Sedang Trending 56 menit yang lalu
Menteri Sosial Republik Indonesia, Saifullah Yusuf (Gus Ipul), pasca-Apel Ikrar Tanpa Korupsi di Kementerian Sosial RI, Senin (18/5/2026). Foto: Aditya Nugraha/kumparan

Menteri Sosial Saifullah Yusuf alias Gus Ipul menegaskan bakal menindak tegas dugaan penyimpangan dalam pengadaan peralatan dan jasa di Kementerian Sosial. Ia menyatakan, bakal menjadi pihak pertama nan melaporkannya kepada abdi negara penegak norma jika ditemukan bukti korupsi.

Pernyataan itu disampaikan Gus Ipul usai memimpin Apel Ikrar Tanpa Korupsi di Kantor Kementerian Sosial, Jakarta, Senin (18/5).

“Kami dengan Pak Wamen sudah berkomitmen sejak awal untuk menjaga seluruh program Bapak Presiden tidak dikotori dengan korupsi. Dan kami jika temukan bukti bakal menjadi pihak pertama untuk melaporkan,” kata Gus Ipul.

Gus Ipul mengatakan seluruh masukan, kritik, dan laporan masyarakat, termasuk nan beredar di media sosial, sedang ditindaklanjuti melalui pemeriksaan internal oleh Inspektorat Jenderal Kemensos.

“Kalau dianggap ada pengadaan nan terlalu mahal, kemahalan, alias mungkin dianggap markup, itu kita tidak diam. Kita tindak lanjuti dengan beragam langkah nan sesuai ketentuan melalui Inspektorat Jenderal,” ujarnya.
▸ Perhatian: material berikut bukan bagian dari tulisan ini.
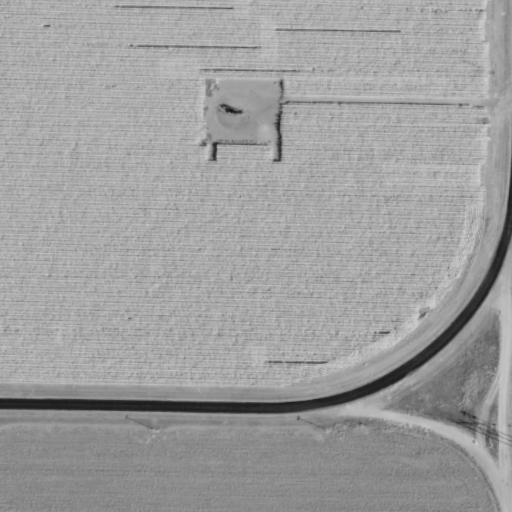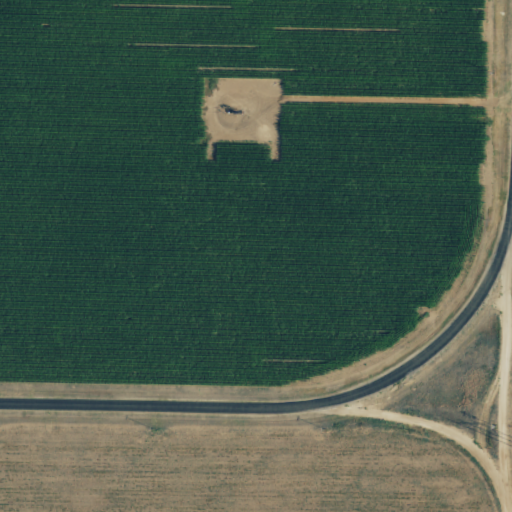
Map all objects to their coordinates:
petroleum well: (244, 109)
road: (507, 228)
road: (502, 377)
road: (288, 409)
Gus Ipul menyebut bahwa setiap pengadaan pasti ada penanggungjawabnya. Dia pun menyatakan terbuka jika perlu diaudit.

"Semua ada penanggung jawabnya. Jadi pengadaan-pengadaan nan ada itu, apakah mungkin mesin cuci disebut ya, kemudian tadi apa, figura, nan lain-lain nan sering-sering disebut, semuanya ada penanggung jawabnya. Bukan langsung shopping ya, tiba saat tiba akal. Enggak. Tapi itu semua ada proses, ada penanggung jawabnya, dan tentu bisa diaudit," paparnya.
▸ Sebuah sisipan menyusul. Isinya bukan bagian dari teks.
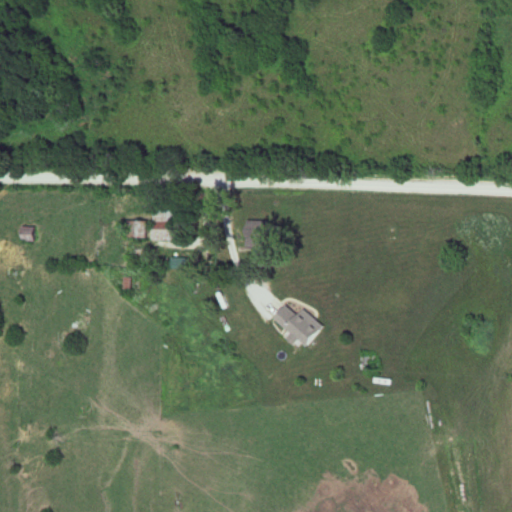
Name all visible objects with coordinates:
road: (255, 181)
building: (166, 223)
building: (138, 228)
building: (30, 233)
building: (261, 233)
road: (233, 249)
building: (303, 324)
building: (368, 363)
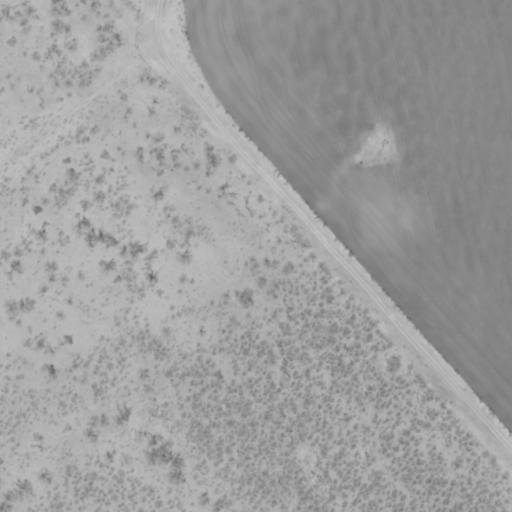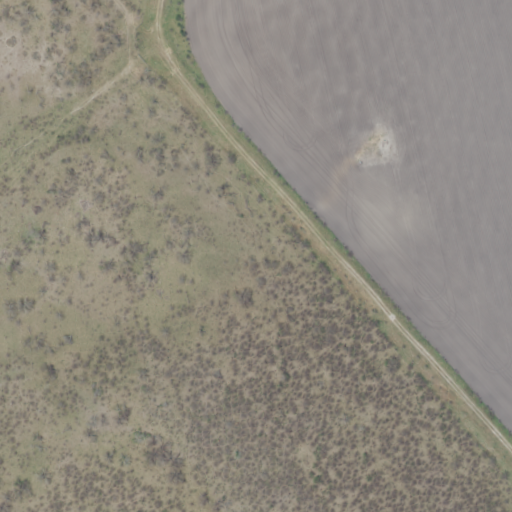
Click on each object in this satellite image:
road: (71, 69)
road: (341, 212)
Gus Ipul tak menampik bahwa saat ini ada dua orang pejabat di Kemensos nan sedang dibebastugaskan setelah ada temuan mengenai dengan proses pengadaan peralatan dan jasa program Sekolah Rakyat.

Dua pejabat nan dibebastugaskan sementara adalah Kepala Bagian Layanan Pengadaan Barang dan Jasa selaku Pejabat Pembuat Komitmen (PPK), serta Kepala Subbagian Perlengkapan dan Barang Milik Negara.
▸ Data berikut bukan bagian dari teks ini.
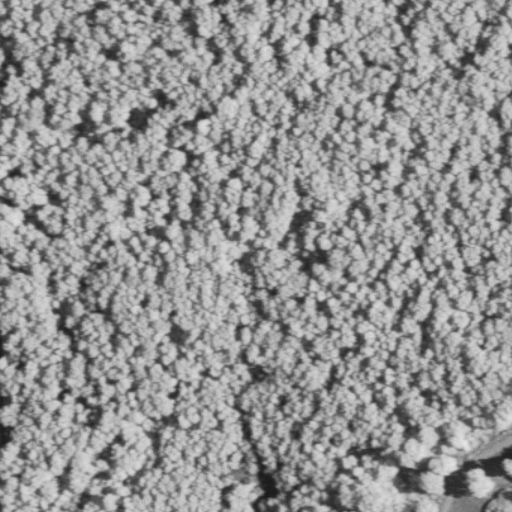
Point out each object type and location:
road: (467, 465)
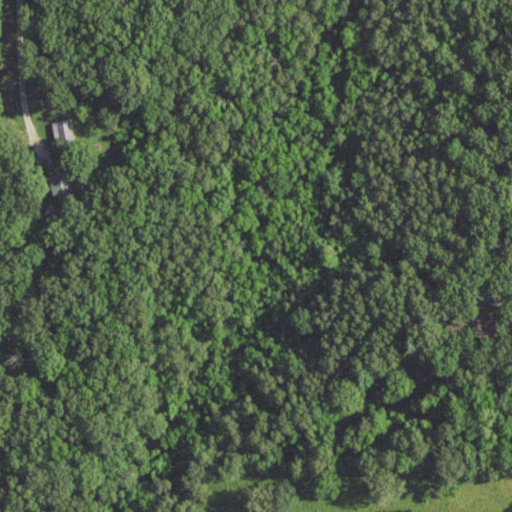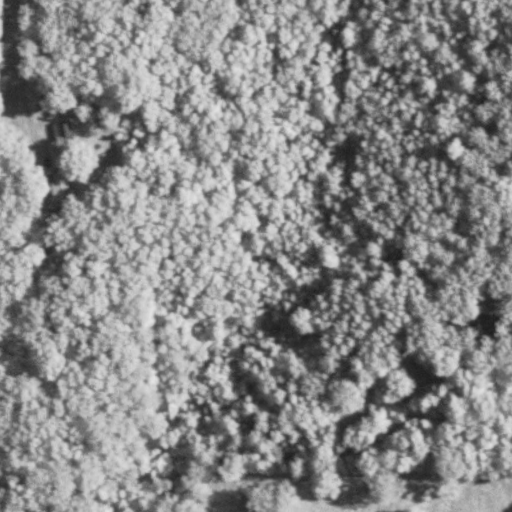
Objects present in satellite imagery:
road: (26, 80)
"Nanti Irjen ya nan sedang bekerja. Tetapi penggantinya juga sudah kita siapkan untuk sementara. Sampai kelak kemudian sudah ada laporan komplit dari Pak Irjen," ucap Gus Ipul.

Kemensos pun turut menggandeng KPK agar proses pengadaan menjadi lebih baik lagi. Baik dalam perihal tata kelola maupun SDM.

"Baik itu menyangkut SDM ya, kemudian tata kelola-tata kelola nan lain nan kita perlu perkuatan di titik-titik tertentu. Jadi masukannya dari KPK banyak sekali dan bakal kita tindak lanjuti. Maka itu, kita pertimbangan semuanya. Kemarin Pak Sekjen sudah menjelaskan, sementara ini kita pertimbangan perencanaannya, setelah itu kata kita bakal lanjutkan dengan pengadaannya. Jadi ini sebagai semua bagian dari tindak lanjut dan mengapresiasi seluruh pendapat dari masyarakat," paparnya.